PROBLEM STATEMENT -> In the forum thread about Lucene vector files, where does the text suggest a failure could be caught or signaled when updates are made to an index whose codec keeps only quantized vectors?

On Lucene searchers, while downloading the index from S3, we skipped downloading the original full-precision vector files and instead downloaded only the empty full-precision vector files. This saved us 80% of storage space on searchers and also reduced the downloading time from S3.

Next Steps:

Based on the above work, I wanted to know what the community thinks about this and whether we should implement this in the open-source Lucene repo as well. For example, we could add support to write empty vector files directly from our codec and give users the flexibility to choose whether they want to use full-precision files or not.

Oct 21 '25 20:10 Pulkitg64

A few questions:

what would the API look like for stripping full-precision vectors and keeping only quantized ones? I guess it could be a codec option?
what would happen if updates are made to the index configured with such a Codec? I think we'd ideally want to prevent that or somehow signal to the user that merges will fail. Ideally IndexWriter.add/updateDocument(s) would catch it, but I could also imagine a check in Directory (read-only Directory that cannot write any data would throw an exc), or possibly even a failure would get deferred until vector format attempts to merge and finds zero full precision vectors and nonzero quantized vectors? Otherwise it will silently delete all vector data...

Oct 24 '25 15:10 msokolov

This saved us 80% of storage space on searchers and also reduced the downloading time from S3.

Just to clarify -- this is 80% smaller storage for just the vectors portion of the index. We (Amazon customer facing product search team -- I work with @Pulkitg64 and @msokolov) still have lots of other things in the Lucene index! Overall top-line reduction I think was ~10%, but that equates to PB (petabytes) of savings each day across the whole fleet! And as more and more vectors, with higher and higher dimensionality, are added to our indices, the vector portion of the index is a larger part, and these savings get bigger over time.

RECORD EXCERPTS ->

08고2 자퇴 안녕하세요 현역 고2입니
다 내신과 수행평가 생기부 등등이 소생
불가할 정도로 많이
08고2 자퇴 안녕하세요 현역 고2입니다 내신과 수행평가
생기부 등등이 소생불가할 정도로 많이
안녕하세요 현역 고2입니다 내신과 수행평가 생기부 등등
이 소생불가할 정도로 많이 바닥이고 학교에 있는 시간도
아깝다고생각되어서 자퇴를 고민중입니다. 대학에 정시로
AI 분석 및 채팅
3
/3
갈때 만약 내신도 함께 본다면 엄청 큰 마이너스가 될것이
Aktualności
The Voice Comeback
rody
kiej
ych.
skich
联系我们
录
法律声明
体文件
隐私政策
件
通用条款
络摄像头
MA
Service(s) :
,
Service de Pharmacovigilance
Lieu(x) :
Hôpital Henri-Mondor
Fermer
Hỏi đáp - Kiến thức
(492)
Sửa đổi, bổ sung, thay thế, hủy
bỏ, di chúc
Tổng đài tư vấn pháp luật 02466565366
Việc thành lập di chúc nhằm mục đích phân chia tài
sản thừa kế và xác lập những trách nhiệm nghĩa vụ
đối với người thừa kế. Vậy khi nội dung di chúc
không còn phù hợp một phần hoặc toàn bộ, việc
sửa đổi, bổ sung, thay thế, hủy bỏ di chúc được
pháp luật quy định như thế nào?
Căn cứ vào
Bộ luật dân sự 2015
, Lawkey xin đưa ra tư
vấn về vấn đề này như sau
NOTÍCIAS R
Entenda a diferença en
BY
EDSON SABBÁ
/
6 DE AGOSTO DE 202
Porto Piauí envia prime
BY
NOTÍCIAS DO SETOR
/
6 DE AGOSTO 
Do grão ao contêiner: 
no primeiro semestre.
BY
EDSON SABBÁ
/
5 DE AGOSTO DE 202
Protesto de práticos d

* * *

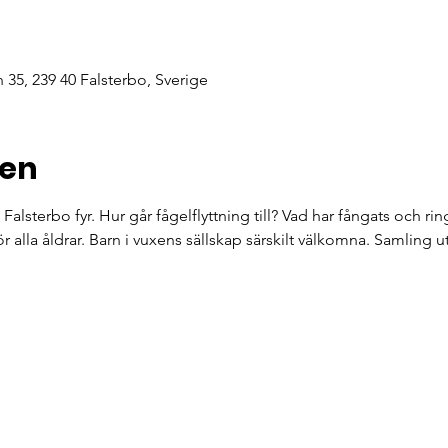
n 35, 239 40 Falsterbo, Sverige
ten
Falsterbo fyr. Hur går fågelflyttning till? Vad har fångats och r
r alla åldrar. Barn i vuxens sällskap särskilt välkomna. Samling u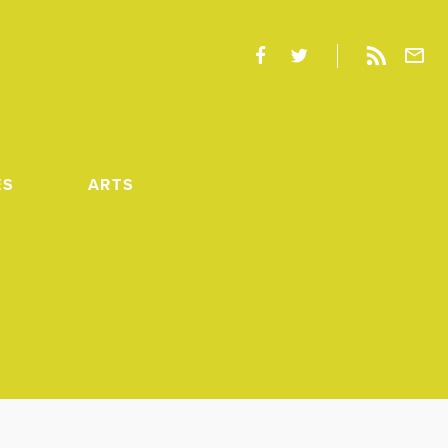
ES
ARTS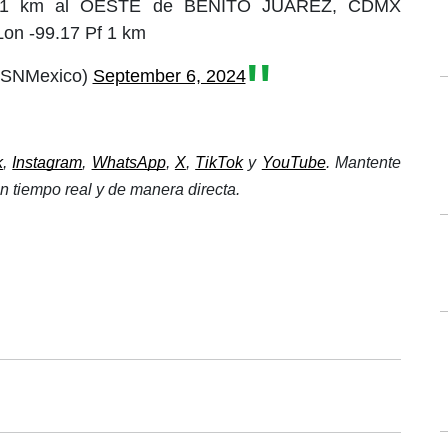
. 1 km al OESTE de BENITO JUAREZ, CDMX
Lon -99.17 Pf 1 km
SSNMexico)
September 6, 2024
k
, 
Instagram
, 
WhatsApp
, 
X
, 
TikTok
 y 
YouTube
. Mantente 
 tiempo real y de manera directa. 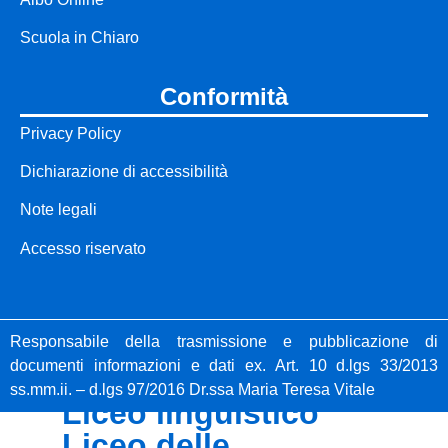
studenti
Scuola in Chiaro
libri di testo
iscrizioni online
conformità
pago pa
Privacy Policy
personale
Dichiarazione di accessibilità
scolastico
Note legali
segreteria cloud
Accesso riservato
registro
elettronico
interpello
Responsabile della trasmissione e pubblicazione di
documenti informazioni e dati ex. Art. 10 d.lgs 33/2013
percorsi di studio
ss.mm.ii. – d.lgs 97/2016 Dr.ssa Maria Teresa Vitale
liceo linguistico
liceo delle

* * *

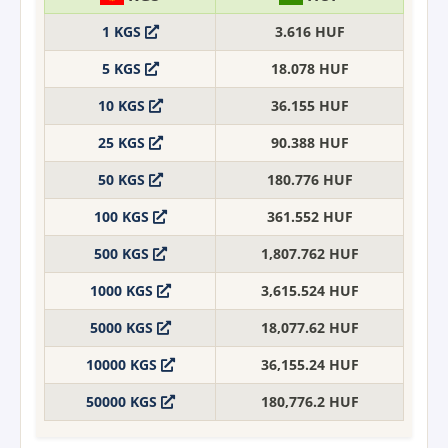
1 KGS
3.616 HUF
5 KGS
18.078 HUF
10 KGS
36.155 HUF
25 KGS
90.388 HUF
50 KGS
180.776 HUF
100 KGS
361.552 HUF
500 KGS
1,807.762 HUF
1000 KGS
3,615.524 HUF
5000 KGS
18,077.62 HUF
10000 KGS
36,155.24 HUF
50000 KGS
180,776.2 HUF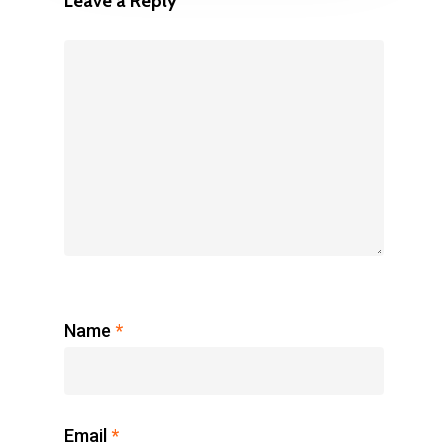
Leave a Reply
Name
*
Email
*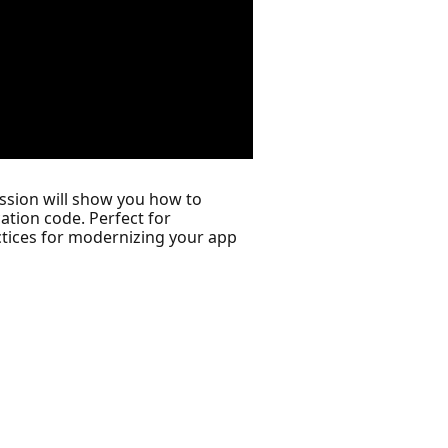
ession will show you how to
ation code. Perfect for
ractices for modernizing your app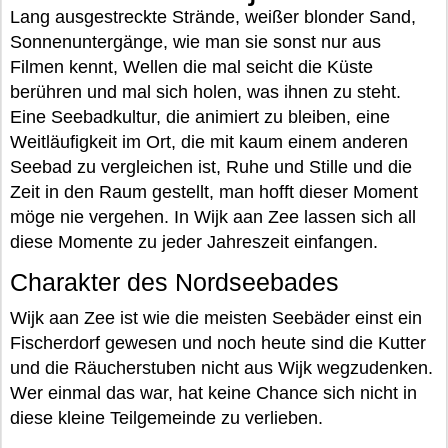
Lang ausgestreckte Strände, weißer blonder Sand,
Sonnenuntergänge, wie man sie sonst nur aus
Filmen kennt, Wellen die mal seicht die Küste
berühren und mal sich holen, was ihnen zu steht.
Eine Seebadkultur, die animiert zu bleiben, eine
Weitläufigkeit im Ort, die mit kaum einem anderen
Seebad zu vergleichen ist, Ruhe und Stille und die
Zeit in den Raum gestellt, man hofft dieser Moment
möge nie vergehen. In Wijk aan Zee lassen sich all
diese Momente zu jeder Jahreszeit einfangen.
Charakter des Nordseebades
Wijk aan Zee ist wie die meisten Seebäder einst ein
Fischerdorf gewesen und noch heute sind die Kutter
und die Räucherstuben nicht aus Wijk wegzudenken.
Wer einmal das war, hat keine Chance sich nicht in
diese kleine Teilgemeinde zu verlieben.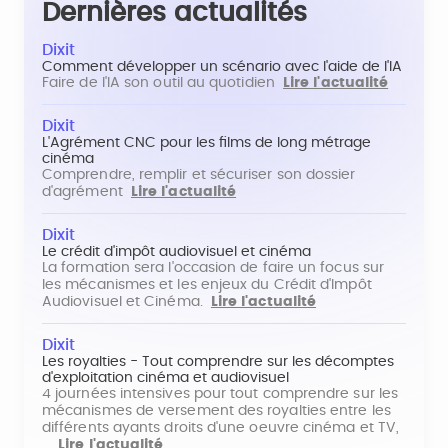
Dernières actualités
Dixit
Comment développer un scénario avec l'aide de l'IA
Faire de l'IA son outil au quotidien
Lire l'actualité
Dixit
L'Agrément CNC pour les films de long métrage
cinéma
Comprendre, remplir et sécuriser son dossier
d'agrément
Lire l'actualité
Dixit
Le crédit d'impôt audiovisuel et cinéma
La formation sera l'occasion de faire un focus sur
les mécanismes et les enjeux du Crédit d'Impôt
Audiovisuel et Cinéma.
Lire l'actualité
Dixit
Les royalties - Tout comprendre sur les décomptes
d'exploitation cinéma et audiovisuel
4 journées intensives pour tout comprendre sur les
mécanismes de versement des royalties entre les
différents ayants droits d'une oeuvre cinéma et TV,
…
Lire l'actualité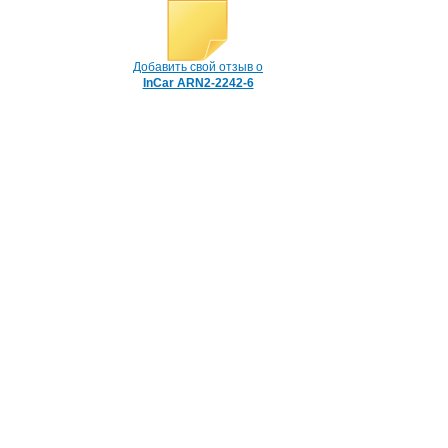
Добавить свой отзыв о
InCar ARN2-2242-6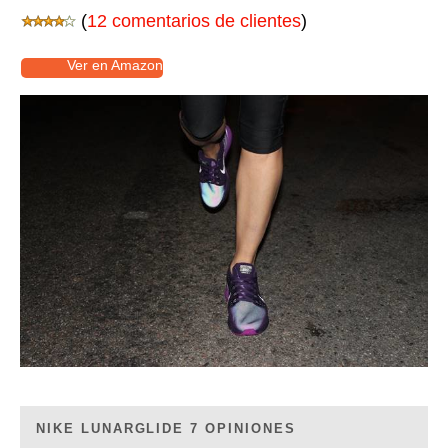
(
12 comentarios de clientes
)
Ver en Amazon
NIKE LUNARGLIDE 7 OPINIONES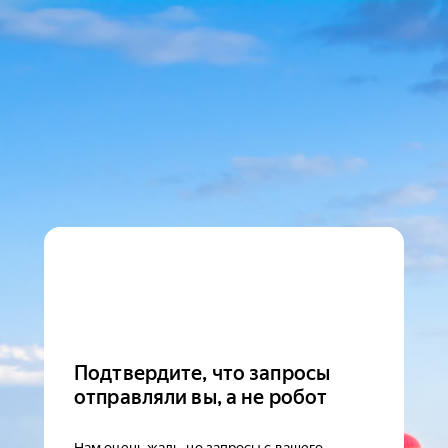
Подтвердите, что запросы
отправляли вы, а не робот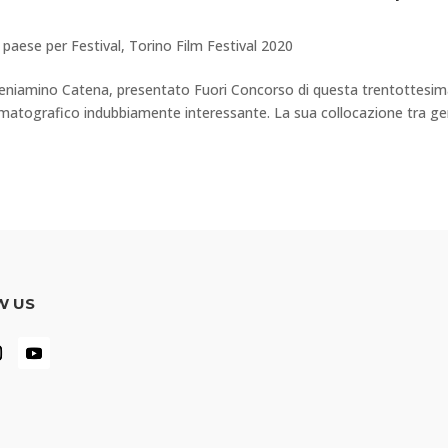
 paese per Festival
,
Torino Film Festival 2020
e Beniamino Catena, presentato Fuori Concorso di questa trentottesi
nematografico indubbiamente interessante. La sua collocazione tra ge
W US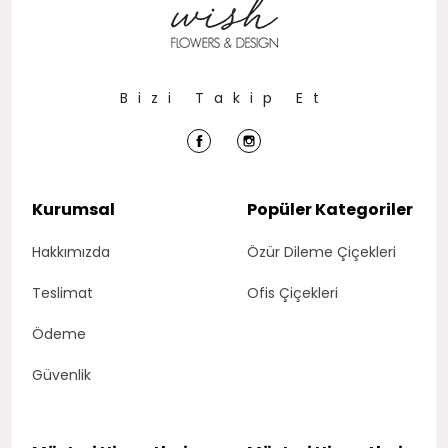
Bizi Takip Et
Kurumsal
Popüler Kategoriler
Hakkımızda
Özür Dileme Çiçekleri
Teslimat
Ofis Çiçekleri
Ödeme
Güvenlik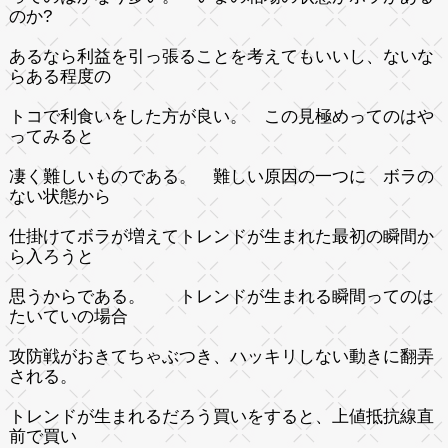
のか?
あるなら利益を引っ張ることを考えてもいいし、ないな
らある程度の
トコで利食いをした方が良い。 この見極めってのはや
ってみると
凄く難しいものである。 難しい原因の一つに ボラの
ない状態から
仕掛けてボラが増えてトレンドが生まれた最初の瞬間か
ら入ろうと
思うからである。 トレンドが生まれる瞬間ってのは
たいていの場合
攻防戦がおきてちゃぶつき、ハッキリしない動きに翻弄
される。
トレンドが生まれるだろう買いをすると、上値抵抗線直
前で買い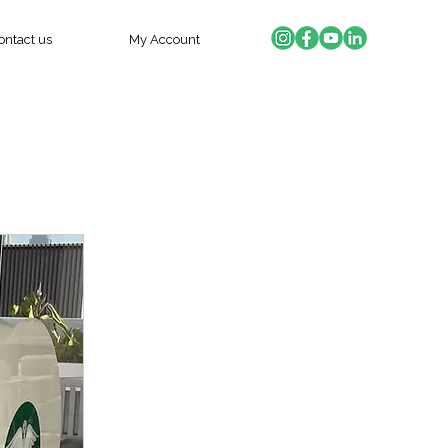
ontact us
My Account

THE ANSWER ->
- In IndexWriter.add/updateDocument(s), which would catch it
- In a check in Directory, where a read-only Directory that cannot write any data would throw an exception
- In the vector format at merge time, when it finds zero full-precision vectors and nonzero quantized vectors